Et on ne peut non plus, occulter le fait social du niveau chômage dans nos banlieues. Cela participe aussi à une rupture avec la République; pourquoi me répondait un jeune homme j’irai voter, si la République ne fait rien pour moi, je ne fais rien pour elle.
Et je reviens aussi sur le fait que les jeunes filles issues de familles d’immigrés réussissent mieux leurs études ; elles travaillent sérieusement pour sortir d’un enferment culturel, sortir de leur milieu, pour pouvoir choisir leur mode vie, choisir leur mari, ne pas vivre parfois, la vie de leur mère.

 ⇒ Les enfants saisissent très vite les codes, ceux de la maison, comme ceux de l’école. Les enfants sont aptes à entendre autour d’eux, deux, voire, trois langues différentes sans être dans la confusion. Je préfère qu’on valorise les immigrés qui font tous les efforts pour s’en sortit, plutôt que de stigmatiser les pauvres immigrés qui auraient moins de chances. Ce qu’il faudrait, c’est les considérer à égalité, de droits et de responsabilité.
On ne peut écarter que les enfants sont pris entre deux cultures différentes, celle de l’école, de la vie au dehors, et celle de la maison, lesquelles sont parfois pour lui en contradiction, l’enfant alors ne sait plus sur quel pied danser.
Et puis, l’on sait aussi qu’un CV Ahmed ou Kadour, ça ne passe pas si bien qu’avec un autre prénom. Et c’est vrai que l’intégration est beaucoup plus compliquée qu’avant, arrêtons de nous « voiler la face » !

 ⇒ Dans ce film j’ai vu une maman aimante, un père qui malgré tout, assumait son rôle. Je pense qu’il faut un équilibre dans une famille pour les enfants évoluent bien.

 ⇒ Je pense que les responsables religieux de l’Islam devraient faire un travail de lien plus important avec la République.

 ⇒ Nous voyons dans ce que dit la mère à ses filles, que ce qui importe beaucoup, c’est le regard de la communauté.

 ⇒ On sait qu’il y a des parents qui ne jouent pas bien leur rôle, qui ne sont pas assez rigoureux pour les études, et là on voit que ce n’est pas le cas pour Fatima, qu’elle est très exigeante.

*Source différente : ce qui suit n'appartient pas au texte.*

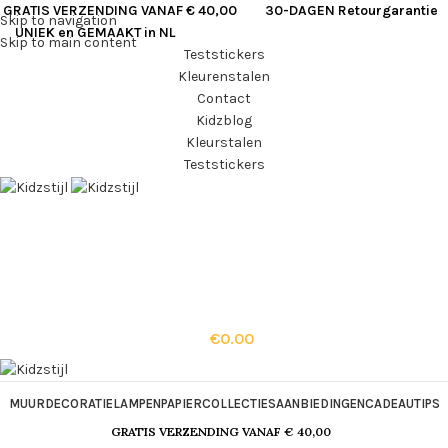
GRATIS VERZENDING VANAF € 40,00
30-DAGEN Retourgarantie
Skip to navigation
UNIEK en GEMAAKT in NL
Skip to main content
Teststickers
Kleurenstalen
Contact
Kidzblog
Kleurstalen
Teststickers
€
0.00
MUURDECORATIE
LAMPEN
PAPIER
COLLECTIES
AANBIEDINGEN
CADEAUTIPS
GRATIS VERZENDING VANAF € 40,00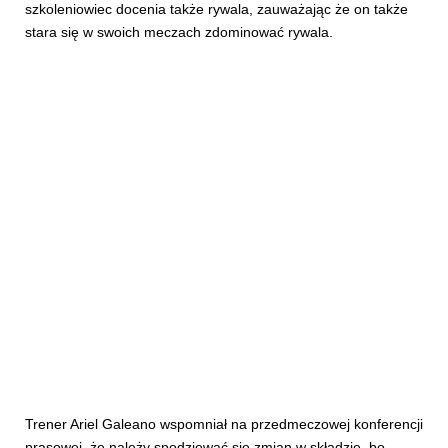
szkoleniowiec docenia także rywala, zauważając że on także
stara się w swoich meczach zdominować rywala.
Trener Ariel Galeano wspomniał na przedmeczowej konferencji
prasowej, że należy spodziewać się zmian w składzie, bo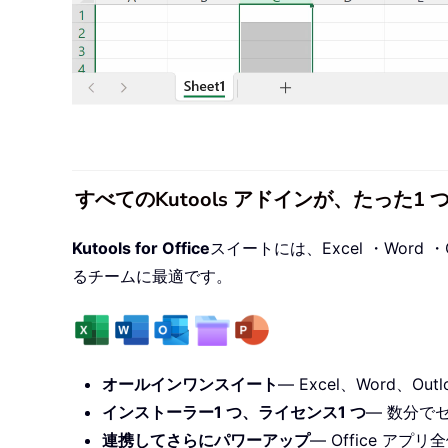
すべてのKutools アドインが、たった
Kutools for Office
スイートには、Excel ・Word ・O
るチームに最適です。
オールインワンスイート
— Excel、Word、Outl
インストーラー1 つ、ライセンス1 つ
— 数分で
連携してさらにパワーアップ
— Office ア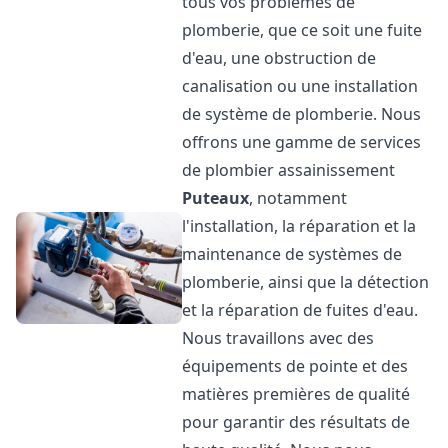
tous vos problèmes de
plomberie, que ce soit une fuite
d'eau, une obstruction de
canalisation ou une installation
de système de plomberie. Nous
offrons une gamme de services
de plombier assainissement
Puteaux
, notamment
l'installation, la réparation et la
maintenance de systèmes de
plomberie, ainsi que la détection
et la réparation de fuites d'eau.
Nous travaillons avec des
équipements de pointe et des
matières premières de qualité
pour garantir des résultats de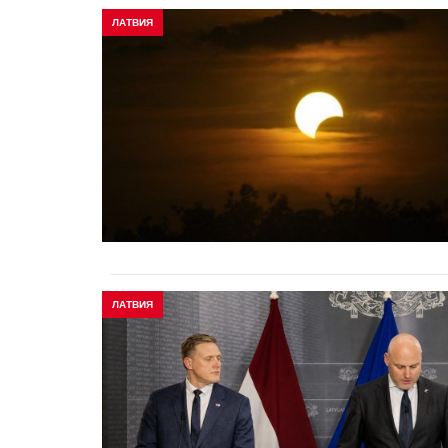
ЛАТВИЯ
ЛАТВИЯ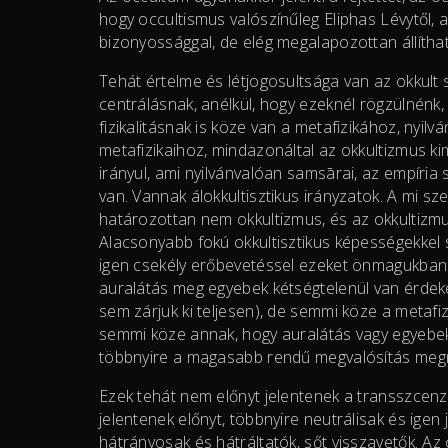
hogy occultismus valószínűleg Eliphas Lévytől, 
bizonyossággal, de elég megalapozottan állítha
Tehát értelme és létjogosultsága van az okkult s
centrálásnak, anélkül, hogy ezeknél rögzülnénk,
fizikalitásnak is köze van a metafizikához, nyilv
metafizikaihoz, mindazonáltal az okkultizmus 
irányul, ami nyilvánvalóan samsārai, az empíria
van. Vannak álokkultisztikus irányzatok. A mi sz
határozottan nem okkultizmus, és az okkultizmus
Alacsonyabb fokú okkultisztikus képességekkel sz
igen csekély erőbevetéssel ezeket önmagukban ki
auralátás meg egyebek kétségtelenül van érdekes
sem zárjuk ki teljesen), de semmi köze a metafiz
semmi köze annak, hogy auralátás vagy egyebe
többnyire a magasabb rendű megvalósítás megn
Ezek tehát nem előnyt jelentenek a transszcenz
jelentenek előnyt, többnyire neutrálisak és ige
hátrányosak és hátráltatók, sőt visszavetők. Az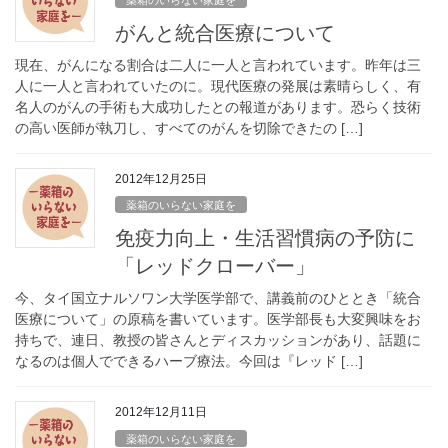
がんと統合医療について
現在、がんになる割合は二人に一人と言われています。昨年は三
人に一人と言われていたのに。現代医療の発展は素晴らしく、有
名人のがんの手術も大成功したとの報道があります。恐らく技術
の高い医師が執刀し、すべてのがんを切除できたの […]
2012年12月25日
薬箱のいらない家庭を
免疫力向上・生活習慣病の予防に
「レッドクローバー」
今、タイ国立ナルソワン大学医学部で、講義前のひととき「統合
医療について」の原稿を書いています。医学部長も大変興味をお
持ちで、連日、教授の皆さんとディスカッションがあり、話題に
なるのは個人でできるハーブ療法。今回は『レッド […]
2012年12月11日
薬箱のいらない家庭を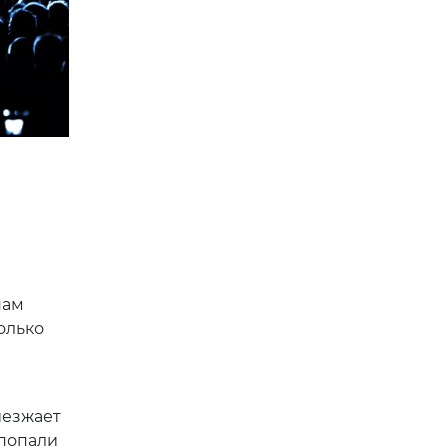
нам
олько
иезжает
 попали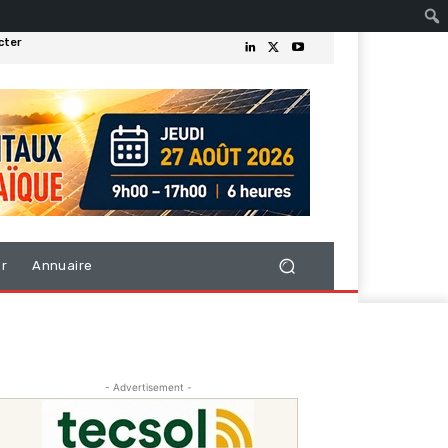
cter
er
Annuaire
- Advertisement -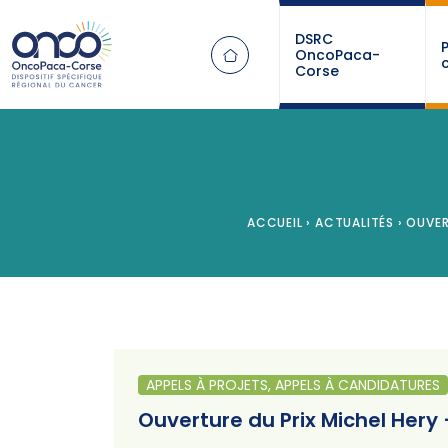
Panneau de gestion des cookies
DSRC
OncoPaca-
Corse
ACCUEIL
›
ACTUALITÉS
›
OUVERT
APPELS À PROJETS, APPELS À CANDIDATURES
Ouverture du Prix Michel Her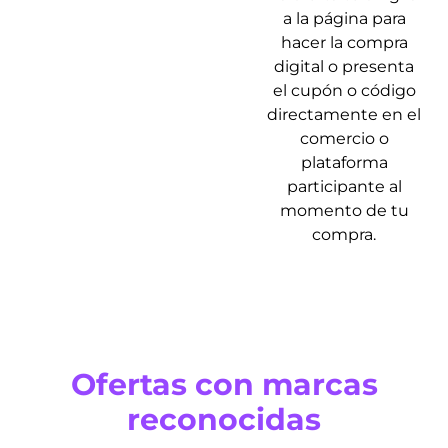
a la página para
hacer la compra
digital o presenta
el cupón o código
directamente en el
comercio o
plataforma
participante al
momento de tu
compra.
Ofertas con marcas
reconocidas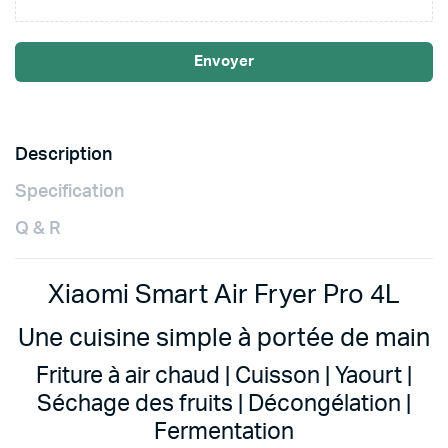
Envoyer
Description
Specification
Q & R
Xiaomi Smart Air Fryer Pro 4L
Une cuisine simple à portée de main
Friture à air chaud | Cuisson | Yaourt |
Séchage des fruits | Décongélation |
Fermentation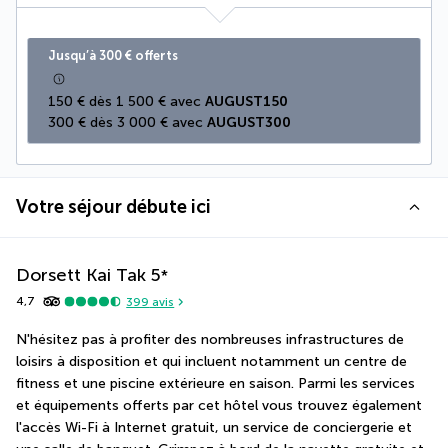
Jusqu’à 300 € offerts
150 € dès 1 500 € avec 
AUGUST150
300 € dès 3 000 € avec 
AUGUST300
Votre séjour débute ici
Dorsett Kai Tak
5
*
4,7
399
avis
N'hésitez pas à profiter des nombreuses infrastructures de 
loisirs à disposition et qui incluent notamment un centre de 
fitness et une piscine extérieure en saison. Parmi les services 
et équipements offerts par cet hôtel vous trouvez également 
l'accès Wi-Fi à Internet gratuit, un service de conciergerie et 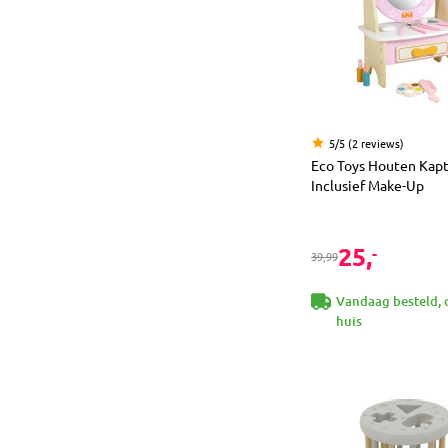
5/5 (2 reviews)
Eco Toys Houten Kapt
Inclusief Make-Up
25,
-
39,99
Vandaag besteld, 
huis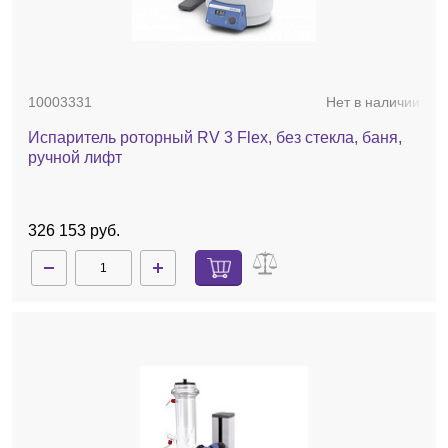
10003331
Нет в наличии
Испаритель роторный RV 3 Flex, без стекла, баня,
ручной лифт
326 153 руб.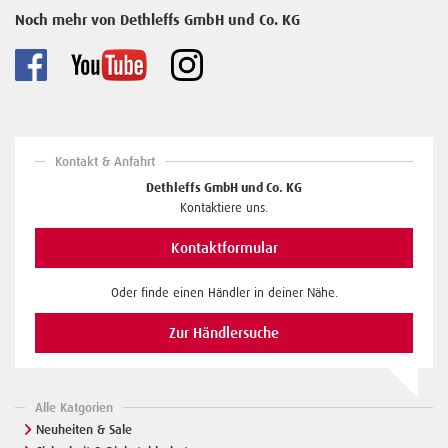
Noch mehr von Dethleffs GmbH und Co. KG
Kontakt & Anfahrt
Dethleffs GmbH und Co. KG
Kontaktiere uns.
Kontaktformular
Oder finde einen Händler in deiner Nähe.
Zur Händlersuche
Alle Katgorien
Neuheiten & Sale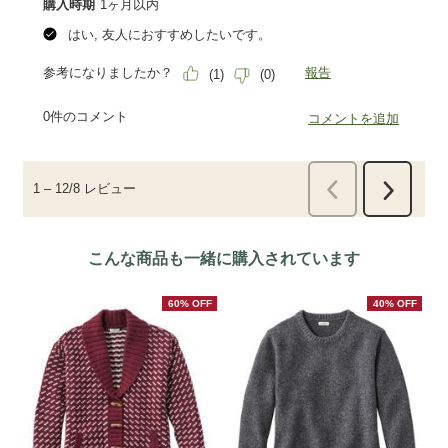
こんな商品も一緒に購入されています
60% OFF
40% OFF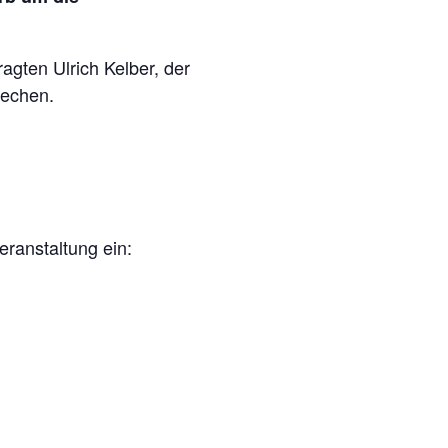
gten Ulrich Kelber, der
rechen.
eranstaltung ein: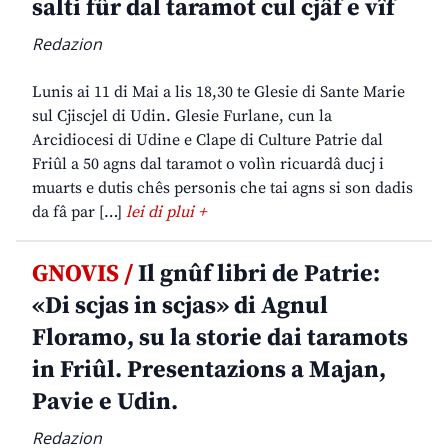
salti fûr dal taramot cul cjâf e vîf
Redazion
Lunis ai 11 di Mai a lis 18,30 te Glesie di Sante Marie
sul Cjiscjel di Udin. Glesie Furlane, cun la
Arcidiocesi di Udine e Clape di Culture Patrie dal
Friûl a 50 agns dal taramot o volìn ricuardâ ducj i
muarts e dutis chês personis che tai agns si son dadis
da fâ par […]
lei di plui +
GNOVIS /
Il gnûf libri de Patrie:
«Di scjas in scjas» di Agnul
Floramo, su la storie dai taramots
in Friûl. Presentazions a Majan,
Pavie e Udin.
Redazion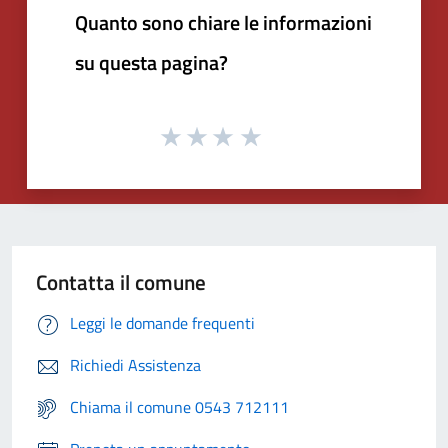
Quanto sono chiare le informazioni
su questa pagina?
Contatta il comune
Leggi le domande frequenti
Richiedi Assistenza
Chiama il comune 0543 712111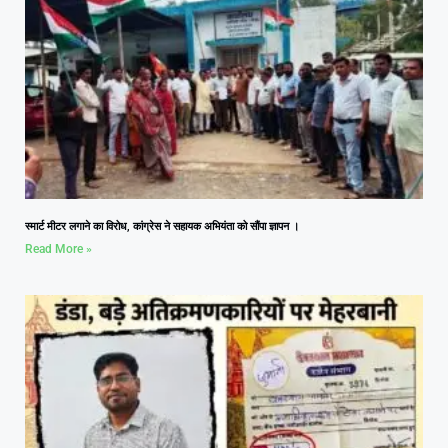
स्मार्ट मीटर लगाने का विरोध, कांग्रेस ने सहायक अभियंता को सौंपा ज्ञापन ।
Read More »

 ⇒ Je crois qu’on doit rendre hommage à ces mères qui font tout pour leurs enfants quel que soit le milieu, des mères courageuses. De ces mère : du Maghreb, d’Afrique saharienne, etc, celles qu’on voit à la sortie des écoles, qui s’intéressent à leurs enfants. Il faut faire passer le message, qu’avec l’amour, avec la volonté, on peut s’en sortir.